* [Task to carry out] Leave out the pictures and transcribe every entry below exactly.

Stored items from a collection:
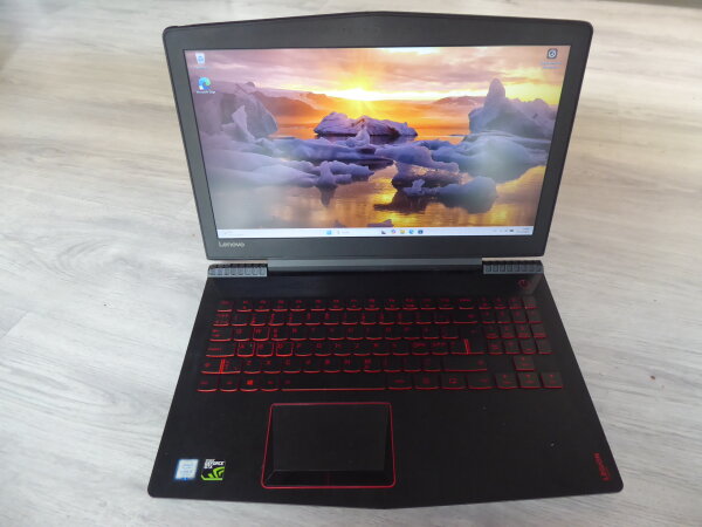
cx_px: 351
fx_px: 507
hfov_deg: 69.4
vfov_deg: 54.9
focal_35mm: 25
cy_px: 264
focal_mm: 4.3
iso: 400
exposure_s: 1/20
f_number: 3.3
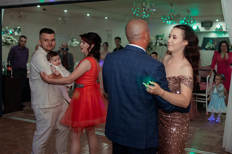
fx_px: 290
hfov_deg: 43.5
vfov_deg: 29.8
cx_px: 132
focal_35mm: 45
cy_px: 58
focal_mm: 35
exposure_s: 1/200
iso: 1000
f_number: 2.8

* [Task output]
cx_px: 351
fx_px: 507
hfov_deg: 69.4
vfov_deg: 54.9
focal_35mm: 25
cy_px: 264
focal_mm: 4.3
iso: 400
exposure_s: 1/20
f_number: 3.3
fx_px: 290
hfov_deg: 43.5
vfov_deg: 29.8
cx_px: 132
focal_35mm: 45
cy_px: 58
focal_mm: 35
exposure_s: 1/200
iso: 1000
f_number: 2.8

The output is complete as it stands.